Render every line of text in the records below as a JSON list of strings, one string per line, leaving out any blank lines.
=== Begin Enclosure ===
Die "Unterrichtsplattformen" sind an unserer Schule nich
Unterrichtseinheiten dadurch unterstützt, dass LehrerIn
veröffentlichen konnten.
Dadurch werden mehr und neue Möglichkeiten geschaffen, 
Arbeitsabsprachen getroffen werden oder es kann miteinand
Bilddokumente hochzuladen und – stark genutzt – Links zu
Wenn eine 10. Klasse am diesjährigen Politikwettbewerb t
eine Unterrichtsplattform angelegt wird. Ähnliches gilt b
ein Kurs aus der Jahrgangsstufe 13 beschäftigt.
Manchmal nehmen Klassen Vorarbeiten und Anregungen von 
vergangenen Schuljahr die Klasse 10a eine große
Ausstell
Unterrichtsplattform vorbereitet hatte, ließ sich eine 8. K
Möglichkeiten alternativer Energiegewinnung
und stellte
=== End Enclosure ===
● Your response:
[
  "Die \"Unterrichtsplattformen\" sind an unserer Schule nich",
  "Unterrichtseinheiten dadurch unterstützt, dass LehrerIn",
  "veröffentlichen konnten.",
  "Dadurch werden mehr und neue Möglichkeiten geschaffen, ",
  "Arbeitsabsprachen getroffen werden oder es kann miteinand",
  "Bilddokumente hochzuladen und – stark genutzt – Links zu",
  "Wenn eine 10. Klasse am diesjährigen Politikwettbewerb t",
  "eine Unterrichtsplattform angelegt wird. Ähnliches gilt b",
  "ein Kurs aus der Jahrgangsstufe 13 beschäftigt.",
  "Manchmal nehmen Klassen Vorarbeiten und Anregungen von ",
  "vergangenen Schuljahr die Klasse 10a eine große",
  "Ausstell",
  "Unterrichtsplattform vorbereitet hatte, ließ sich eine 8. K",
  "Möglichkeiten alternativer Energiegewinnung",
  "und stellte"
]